Of course we can not ignore the reality that funding for human rights activism is dwindling along with aid generally. It might therefore seem particularly frivolous and self-indulgent then, at such a time, for an organisation to think and talk about ensuring the well-being of their constituents let alone their staff members. We have somehow managed to separate well-being from activism, to the extent that we are still discussing the soullessness of our organisations for a little over a decade. Being overworked and exhausted coffee chugging feminists is the norm, and, if we insist on institutionalising feminist activism, we still don’t have unions for feminist activists (which is an oxymoron because why would feminists need protection from…a feminist organisation)?
It is encouraging to read about those organisations that have taken well-being within the organisation seriously enough that they institute specific measures to ensure staff well-being. The African Women’s Development Fund (AWDF), was reported in the book to have flexible hours for all staff, they have a three month paid sabbatical for every three years worked (sounds dreamy), makes statutory pension contributions for staff, has a well-being budget for staff, celebrate everyone’s birthday and promotes a safe fun space for women to “work hard, play hard, have fun, dance a lot, and enjoy the revolution!” While AWDF, which is a grant making organisation, has the kind of resources that many other feminist organisations don’t, it is certainly good news that this is a possibility.

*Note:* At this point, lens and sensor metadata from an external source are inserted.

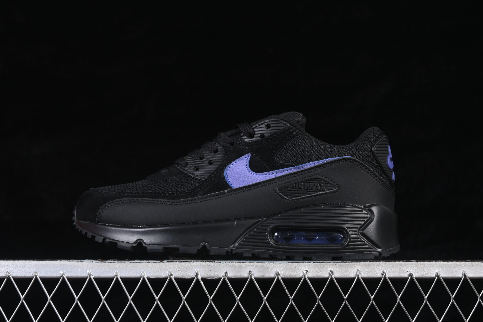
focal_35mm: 75
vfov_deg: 18.2
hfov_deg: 27.0
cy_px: 161
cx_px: 242
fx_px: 1006
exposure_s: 1/60
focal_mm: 50
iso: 160
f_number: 6.3
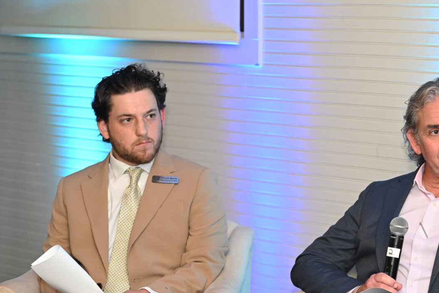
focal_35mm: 169
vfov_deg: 8.1
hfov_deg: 12.0
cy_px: 279
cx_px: 439
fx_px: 2061
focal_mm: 70
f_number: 2.8
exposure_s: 1/160
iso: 1250
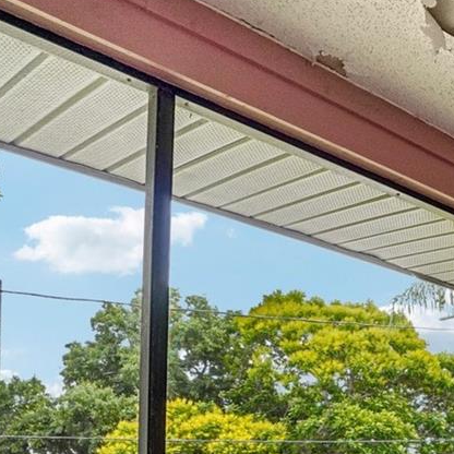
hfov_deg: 31.9
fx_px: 727
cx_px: 459
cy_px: 497
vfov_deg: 31.0
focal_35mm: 49
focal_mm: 10
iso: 100
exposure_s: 1/30
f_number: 8
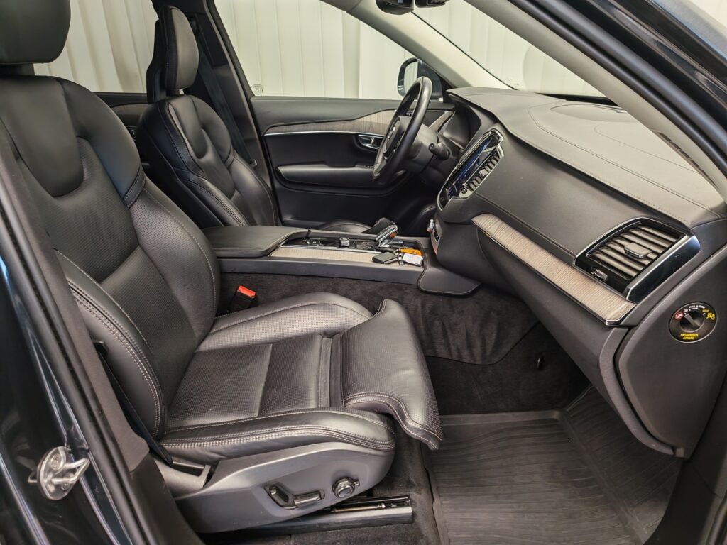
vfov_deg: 58.9
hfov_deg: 73.9
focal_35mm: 23
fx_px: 483
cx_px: 364
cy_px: 272
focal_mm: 5.4
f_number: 1.6
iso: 200
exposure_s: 1/50
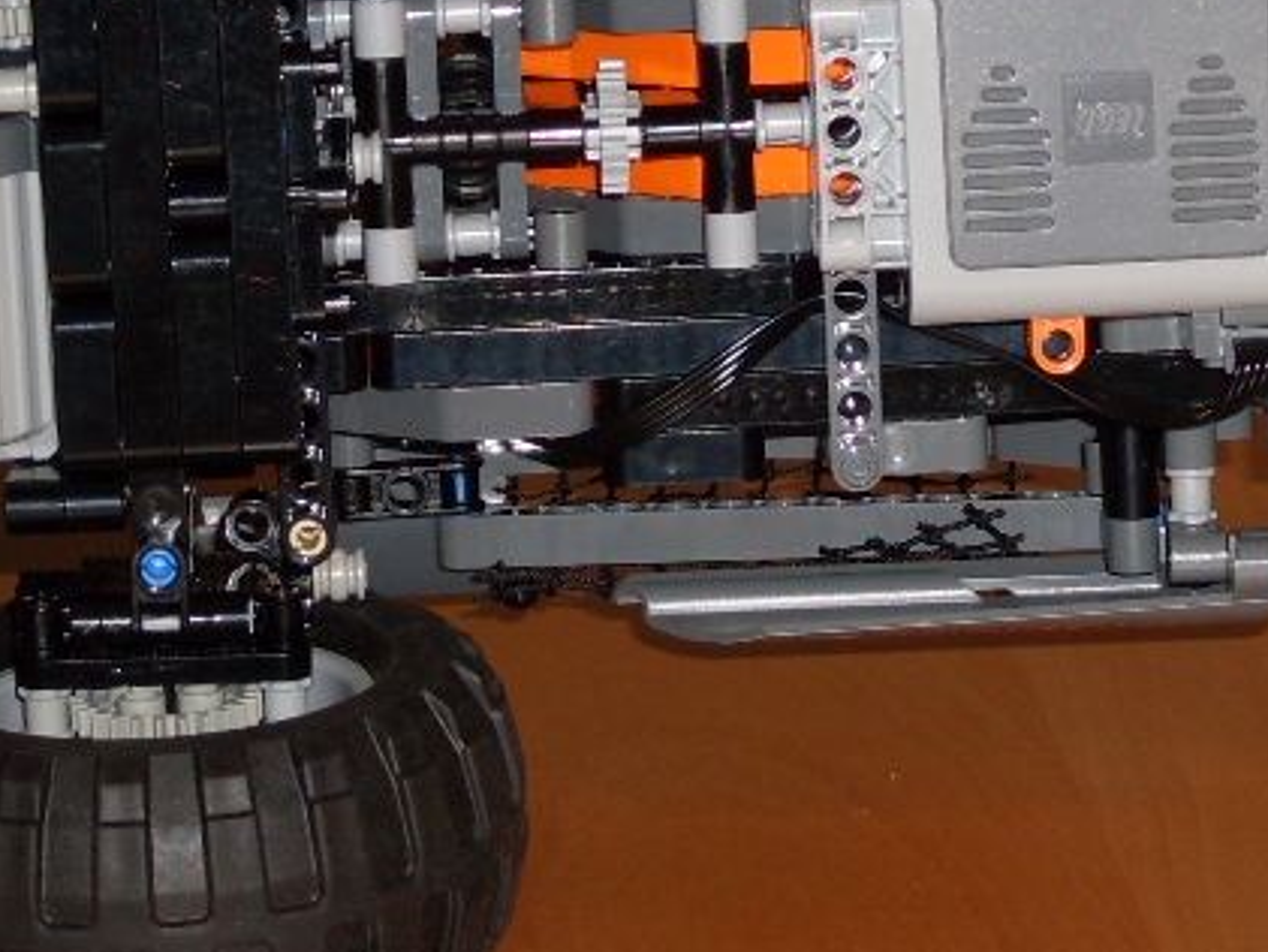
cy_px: 250
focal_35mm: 197
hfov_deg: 10.0
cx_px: 1003
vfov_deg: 7.5
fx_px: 7218
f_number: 4
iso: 100
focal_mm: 13.5
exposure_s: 1/60
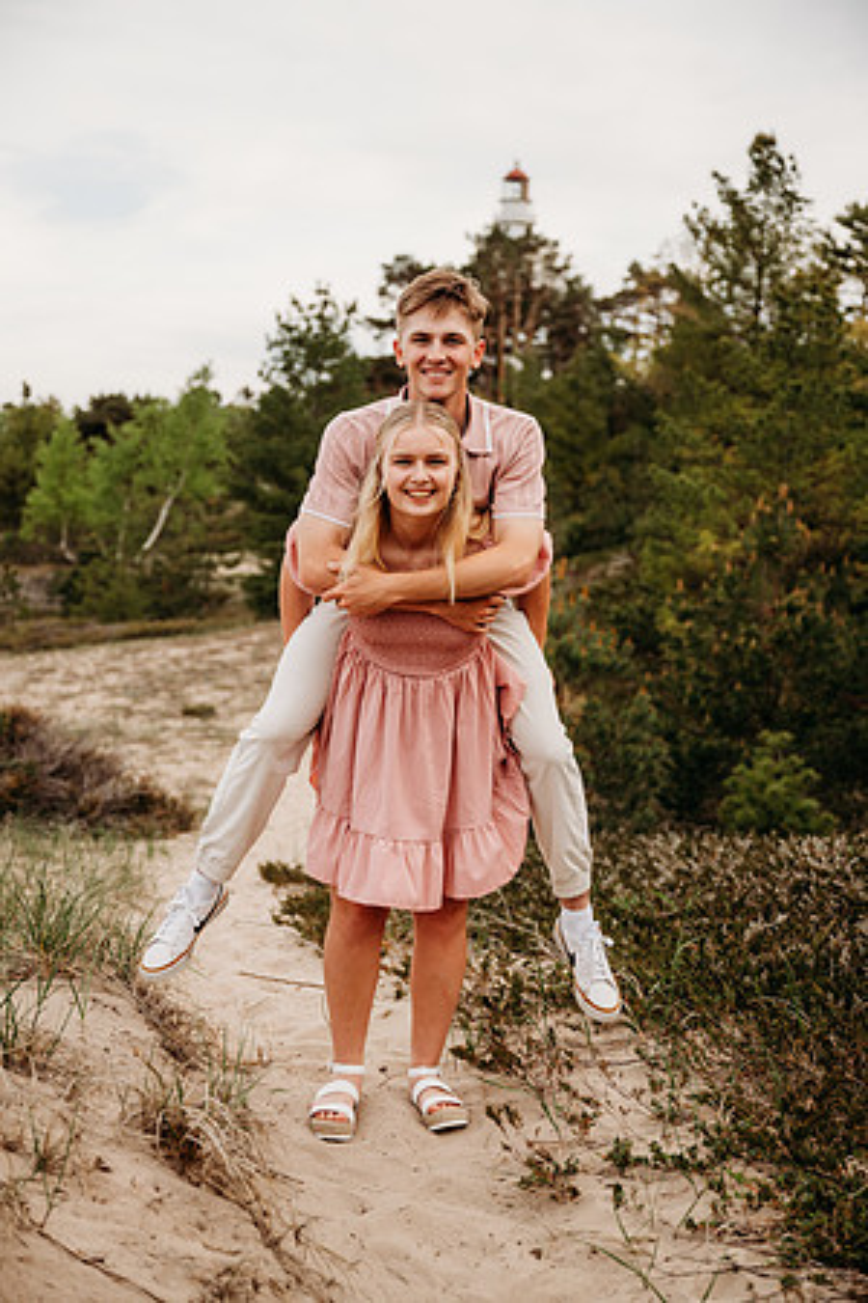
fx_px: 1591
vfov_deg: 44.5
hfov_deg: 30.5
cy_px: 652
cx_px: 434
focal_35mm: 44
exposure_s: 1/1000
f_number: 2.8
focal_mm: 44
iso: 320
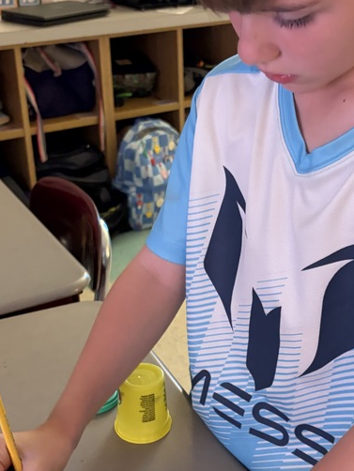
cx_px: 223
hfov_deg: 27.4
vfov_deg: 36.0
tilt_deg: -28.4
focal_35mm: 53
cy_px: 280
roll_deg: -0.7
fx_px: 722
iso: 500
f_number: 1.6
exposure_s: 1/40
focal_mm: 5.96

Jane and Jelena remind us that “[human rights activism] isn’t corporate”, and that one size will not fit all. Yet somehow as activists, for those that are organised into NGOs, we have found a way to order our organisations in often similar ways. We have done this partly because the donor said so (as a prerequisite of receiving funds), and partly because the one size was dictated to us by the laws that govern how registered organisations should be structured, and we were so busy doing the work that we did not stop to imagine for ourselves how feminist organizing could look even within these institutionalised frameworks. Jane and Jelena calls feminist activists to action, they ask that we start talking about well-being and commit resources to it, that we develop and explore various initiatives to support well-being, that we radically alter our relationships with donors and figure out how we fund ourselves. The Coalition of African Lesbians is answering this call many years after it was made, we are conducting research into the state of well-being in feminist activism in Africa even as we figure out our own well-being internally and the well-being of the women with whom we work. Well-being has to be at the top of our agenda, it is our non-violent approach to the revolution we’re seeking.
Note: ‘What’s the Point of Revolution if We can’t dance’ by Jane Barry & Jelena Dordevic was published in 2007 by Urgent Action Fund. This book is contains a wealth of insights into understanding well-being in feminist activism at large. This article only briefly reflects on one subject within the book.
Barry, J., & Dordevic, J. (2007). What’s the Point of Revolution if We Can’t Dance? Urgent Action fund.